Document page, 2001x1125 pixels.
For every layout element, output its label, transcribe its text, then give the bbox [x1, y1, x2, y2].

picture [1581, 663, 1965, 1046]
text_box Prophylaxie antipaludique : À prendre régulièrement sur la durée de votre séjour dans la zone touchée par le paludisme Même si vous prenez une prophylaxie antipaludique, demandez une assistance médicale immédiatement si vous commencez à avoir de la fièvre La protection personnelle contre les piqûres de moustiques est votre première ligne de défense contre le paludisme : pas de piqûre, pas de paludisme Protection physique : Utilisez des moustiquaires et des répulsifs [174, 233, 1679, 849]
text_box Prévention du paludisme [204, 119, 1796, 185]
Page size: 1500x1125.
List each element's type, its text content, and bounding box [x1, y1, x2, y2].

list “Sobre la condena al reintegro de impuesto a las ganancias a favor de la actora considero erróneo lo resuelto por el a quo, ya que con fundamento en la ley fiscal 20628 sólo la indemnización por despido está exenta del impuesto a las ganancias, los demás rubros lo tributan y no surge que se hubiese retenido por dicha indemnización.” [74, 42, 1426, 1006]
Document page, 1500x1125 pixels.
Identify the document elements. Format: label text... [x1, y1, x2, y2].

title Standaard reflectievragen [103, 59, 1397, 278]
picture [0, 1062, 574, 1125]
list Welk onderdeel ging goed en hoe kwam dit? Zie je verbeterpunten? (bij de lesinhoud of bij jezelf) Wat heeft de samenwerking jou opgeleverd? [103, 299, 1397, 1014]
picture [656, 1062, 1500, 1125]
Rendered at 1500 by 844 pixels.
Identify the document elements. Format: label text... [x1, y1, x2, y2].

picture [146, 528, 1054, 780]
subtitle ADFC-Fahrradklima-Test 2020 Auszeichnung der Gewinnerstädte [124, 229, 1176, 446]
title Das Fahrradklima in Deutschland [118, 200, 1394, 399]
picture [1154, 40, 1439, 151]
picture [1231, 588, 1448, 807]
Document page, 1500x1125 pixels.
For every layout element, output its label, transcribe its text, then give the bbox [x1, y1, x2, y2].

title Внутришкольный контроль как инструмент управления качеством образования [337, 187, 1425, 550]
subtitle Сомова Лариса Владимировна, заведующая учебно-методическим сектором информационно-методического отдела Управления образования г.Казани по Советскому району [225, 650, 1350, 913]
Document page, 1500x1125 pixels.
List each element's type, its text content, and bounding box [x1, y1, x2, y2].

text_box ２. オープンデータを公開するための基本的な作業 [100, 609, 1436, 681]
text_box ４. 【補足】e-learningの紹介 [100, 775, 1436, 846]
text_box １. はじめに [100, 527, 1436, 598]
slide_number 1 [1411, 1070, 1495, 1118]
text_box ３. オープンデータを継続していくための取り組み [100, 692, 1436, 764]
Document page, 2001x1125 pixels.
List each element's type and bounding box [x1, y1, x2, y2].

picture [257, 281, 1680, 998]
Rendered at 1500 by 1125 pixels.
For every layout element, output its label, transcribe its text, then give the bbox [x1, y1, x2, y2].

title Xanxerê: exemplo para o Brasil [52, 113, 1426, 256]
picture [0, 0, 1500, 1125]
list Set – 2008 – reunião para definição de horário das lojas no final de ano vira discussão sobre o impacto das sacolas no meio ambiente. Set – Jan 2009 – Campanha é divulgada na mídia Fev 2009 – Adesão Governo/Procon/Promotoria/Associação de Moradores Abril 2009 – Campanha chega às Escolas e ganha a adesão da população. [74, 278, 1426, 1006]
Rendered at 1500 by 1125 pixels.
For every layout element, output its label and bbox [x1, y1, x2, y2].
┄┄┄┄┄┄┄┄┄┄┄┄┄┄┄┄┄┄┄┄
* **Your objective**
The answer must be an exact copy of every record above.

* **Expected answer**
Document page, 2001x1125 pixels.
For every layout element, output its label, transcribe its text, then give the bbox [x1, y1, x2, y2].

picture [1581, 663, 1965, 1046]
text_box Prophylaxie antipaludique : À prendre régulièrement sur la durée de votre séjour dans la zone touchée par le paludisme Même si vous prenez une prophylaxie antipaludique, demandez une assistance médicale immédiatement si vous commencez à avoir de la fièvre La protection personnelle contre les piqûres de moustiques est votre première ligne de défense contre le paludisme : pas de piqûre, pas de paludisme Protection physique : Utilisez des moustiquaires et des répulsifs [174, 233, 1679, 849]
text_box Prévention du paludisme [204, 119, 1796, 185]
Page size: 1500x1125.
List each element's type, its text content, and bounding box [x1, y1, x2, y2].

list “Sobre la condena al reintegro de impuesto a las ganancias a favor de la actora considero erróneo lo resuelto por el a quo, ya que con fundamento en la ley fiscal 20628 sólo la indemnización por despido está exenta del impuesto a las ganancias, los demás rubros lo tributan y no surge que se hubiese retenido por dicha indemnización.” [74, 42, 1426, 1006]
Document page, 1500x1125 pixels.
Identify the document elements. Format: label text... [x1, y1, x2, y2].

title Standaard reflectievragen [103, 59, 1397, 278]
picture [0, 1062, 574, 1125]
list Welk onderdeel ging goed en hoe kwam dit? Zie je verbeterpunten? (bij de lesinhoud of bij jezelf) Wat heeft de samenwerking jou opgeleverd? [103, 299, 1397, 1014]
picture [656, 1062, 1500, 1125]
Rendered at 1500 by 844 pixels.
Identify the document elements. Format: label text... [x1, y1, x2, y2].

picture [146, 528, 1054, 780]
subtitle ADFC-Fahrradklima-Test 2020 Auszeichnung der Gewinnerstädte [124, 229, 1176, 446]
title Das Fahrradklima in Deutschland [118, 200, 1394, 399]
picture [1154, 40, 1439, 151]
picture [1231, 588, 1448, 807]
Document page, 1500x1125 pixels.
For every layout element, output its label, transcribe its text, then give the bbox [x1, y1, x2, y2].

title Внутришкольный контроль как инструмент управления качеством образования [337, 187, 1425, 550]
subtitle Сомова Лариса Владимировна, заведующая учебно-методическим сектором информационно-методического отдела Управления образования г.Казани по Советскому району [225, 650, 1350, 913]
Document page, 1500x1125 pixels.
List each element's type, its text content, and bounding box [x1, y1, x2, y2].

text_box ２. オープンデータを公開するための基本的な作業 [100, 609, 1436, 681]
text_box ４. 【補足】e-learningの紹介 [100, 775, 1436, 846]
text_box １. はじめに [100, 527, 1436, 598]
slide_number 1 [1411, 1070, 1495, 1118]
text_box ３. オープンデータを継続していくための取り組み [100, 692, 1436, 764]
Document page, 2001x1125 pixels.
List each element's type and bounding box [x1, y1, x2, y2].

picture [257, 281, 1680, 998]
Rendered at 1500 by 1125 pixels.
For every layout element, output its label, transcribe its text, then give the bbox [x1, y1, x2, y2].

title Xanxerê: exemplo para o Brasil [52, 113, 1426, 256]
picture [0, 0, 1500, 1125]
list Set – 2008 – reunião para definição de horário das lojas no final de ano vira discussão sobre o impacto das sacolas no meio ambiente. Set – Jan 2009 – Campanha é divulgada na mídia Fev 2009 – Adesão Governo/Procon/Promotoria/Associação de Moradores Abril 2009 – Campanha chega às Escolas e ganha a adesão da população. [74, 278, 1426, 1006]
Rendered at 1500 by 1125 pixels.
For every layout element, output its label and bbox [x1, y1, x2, y2].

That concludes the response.